Em agosto de 2015, a Federação Nacional de Professores (Fenprof) denunciou o reforço do financiamento, no valor de 4 milhões de euros, dos colégios GPS investigados pela justiça, em resultado do concurso para o efeito realizado em julho desse ano (ler artigo: Governo dá 140 milhões a colégios privados, alguns sob investigação). O ministério de Nuno Crato atribuiu uma verba de cerca de 140 milhões de euros aos colégios privados no respetivo ano letivo, pondo os contribuintes a pagarem mais 651 turmas no privado, apesar de em muitos locais existir oferta na escola pública.

Os fortes laços que unem o Grupo GPS ao poder político

Pelo grupo GPS, que, em 2014, foi alvo de buscas por parte da Polícia Judiciária por suspeitas de apropriação ilícita de verbas transferidas pelo Estado, já passaram vários ex-responsáveis políticos do PSD e do PS. Presidido por António Calvete, antigo deputado do PS e membro da Comissão Parlamentar de Educação, no tempo de António Guterres, passaram pelo GPS nomes como José Junqueiro, deputado do PS, Domingos Fernandes, ex-secretário de Estado da Administração Educativa de António Guterres, e Paulo Pereira Coelho, ex-secretário de Estado da Administração Interna de Santana Lopes e ex-secretário de Estado da Administração Local de Durão Barroso.

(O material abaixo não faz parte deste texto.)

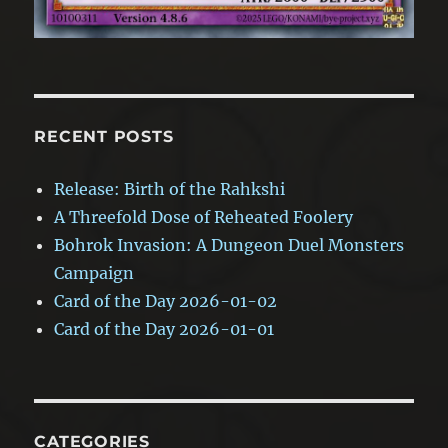
RECENT POSTS
Release: Birth of the Rahkshi
A Threefold Dose of Reheated Foolery
Bohrok Invasion: A Dungeon Duel Monsters
Campaign
Card of the Day 2026-01-02
Card of the Day 2026-01-01
CATEGORIES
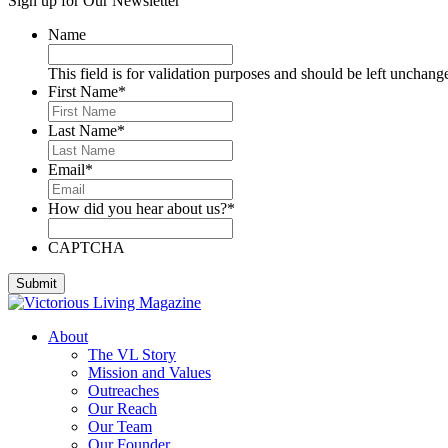
Sign up for Our Newsletter
Deese, Deanna
Denmark, Virginia
Name
Dixon, Michael
Dozier, D.J.
This field is for validation purposes and should be left unchang
Dutra, Sharon
First Name
*
Emerson, BJ
Engstrom, Julie
Last Name
*
Evans, Dan
Everett, Lauren
Email
*
Fleming, Ayub
Floyd, James
How did you hear about us?
*
Foreman, Chuck
Fox, Paula
Gallardo, Brandon
CAPTCHA
Gammage, H. Joseph
Ghilarducci, Augie
Godwin, Cliff
Gordon, Kory
About
Green, Gregg
The VL Story
Greeson, Dori and Gene
Mission and Values
Guzman Gonzales, Patricia
Outreaches
Hardee, Sandra
Our Reach
Harris, Jim
Our Team
Henderson, Cheri
Our Founder
Hipple, Eric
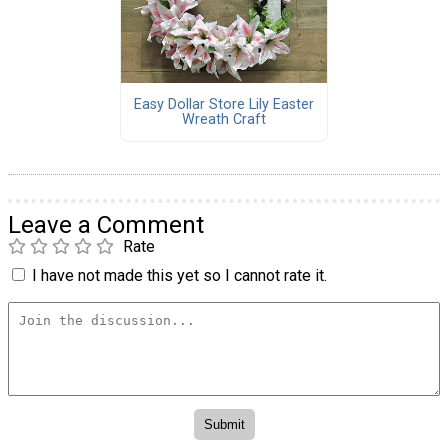
Easy Dollar Store Lily Easter
Wreath Craft
Leave a Comment
Rate
I have not made this yet so I cannot rate it.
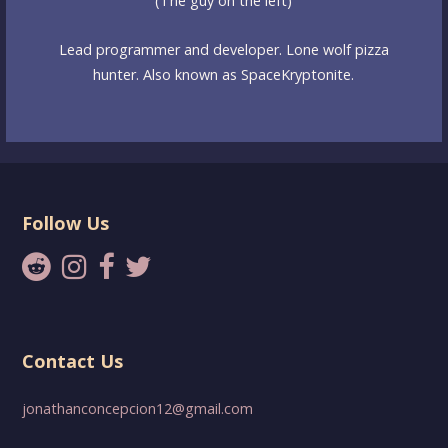
(The guy on the left)
Lead programmer and developer. Lone wolf pizza
hunter. Also known as SpaceKryptonite.
Follow Us
Contact Us
jonathanconcepcion12@gmail.com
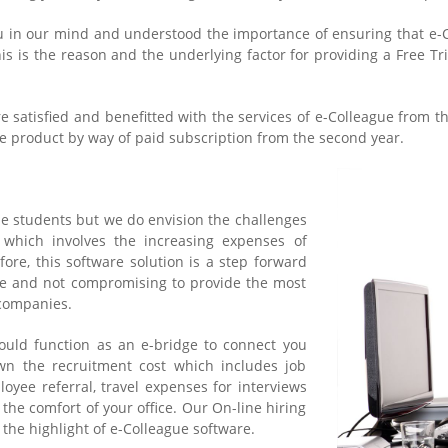
u in our mind and understood the importance of ensuring that e-Co
is is the reason and the underlying factor for providing a Free Tri
re satisfied and benefitted with the services of e-Colleague from t
 product by way of paid subscription from the second year.
he students but we do envision the challenges
 which involves the increasing expenses of
ore, this software solution is a step forward
re and not compromising to provide the most
 companies.
ould function as an e-bridge to connect you
wn the recruitment cost which includes job
oyee referral, travel expenses for interviews
 the comfort of your office. Our On-line hiring
the highlight of e-Colleague software.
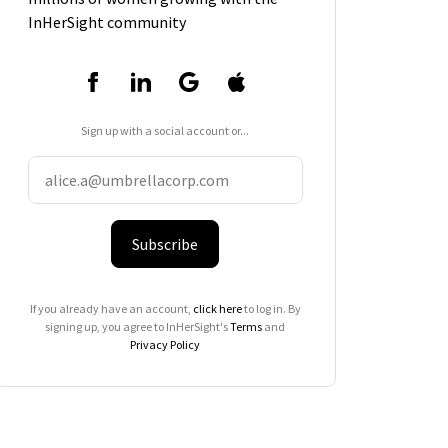
InHerSight community
Sign up with a social account or...
Subscribe
If you already have an account,
click here
to log in. By
signing up, you agree to InHerSight's
Terms
and
Privacy Policy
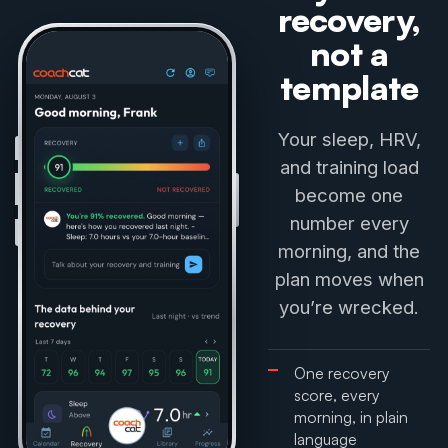
recovery,
not a
template
Your sleep, HRV,
and training load
become one
number every
morning, and the
plan moves when
you’re wrecked.
One recovery
score, every
morning, in plain
language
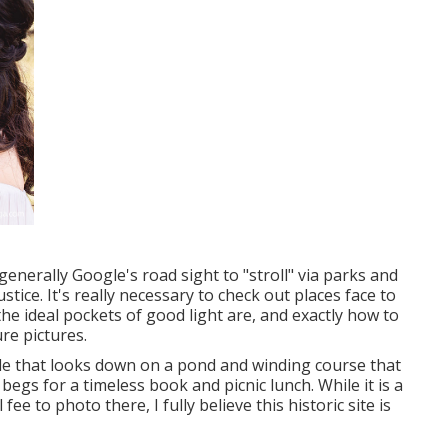
generally Google's road sight to "stroll" via parks and
stice. It's really necessary to check out places face to
he ideal pockets of good light are, and exactly how to
re pictures.
side that looks down on a pond and winding course that
t begs for a timeless book and picnic lunch. While it is a
e to photo there, I fully believe this historic site is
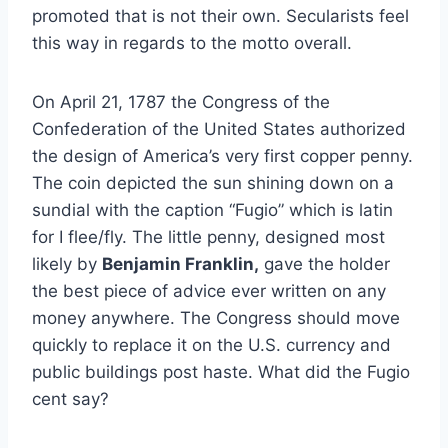
promoted that is not their own. Secularists feel
this way in regards to the motto overall.
On April 21, 1787 the Congress of the
Confederation of the United States authorized
the design of America’s very first copper penny.
The coin depicted the sun shining down on a
sundial with the caption “Fugio” which is latin
for I flee/fly. The little penny, designed most
likely by
Benjamin Franklin,
gave the holder
the best piece of advice ever written on any
money anywhere. The Congress should move
quickly to replace it on the U.S. currency and
public buildings post haste. What did the Fugio
cent say?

Em 2005, o grupo GPS recebeu autorização para ter 4 colégios com contrato de associação ao Estado, e como tal receber financiamento público, quando esses colégios ainda não tinham existência legal. O despacho foi assinado por José Manuel Canavarro, secretário de Estado da Administração Educativa de Santana Lopes, e José Almeida, diretor Regional de Educação de Lisboa do mesmo governo, a cinco dias das eleições perdidas por Santana Lopes. José Manuel Canavarro e José Almeida tornaram-se depois consultores do grupo GPS. A então ministra da Educação, Maria do Carmo Seabra, tinha como chefe de gabinete o antigo responsável da Associação dos Estabelecimentos do Ensino Particular e Cooperativo (AEEP), que voltou posteriormente ao cargo. O Padre Vítor José Melícias Lopes, destacado apoiante de Maria de Belém, é, atualmente, presidente da Assembleia Geral da AEEP.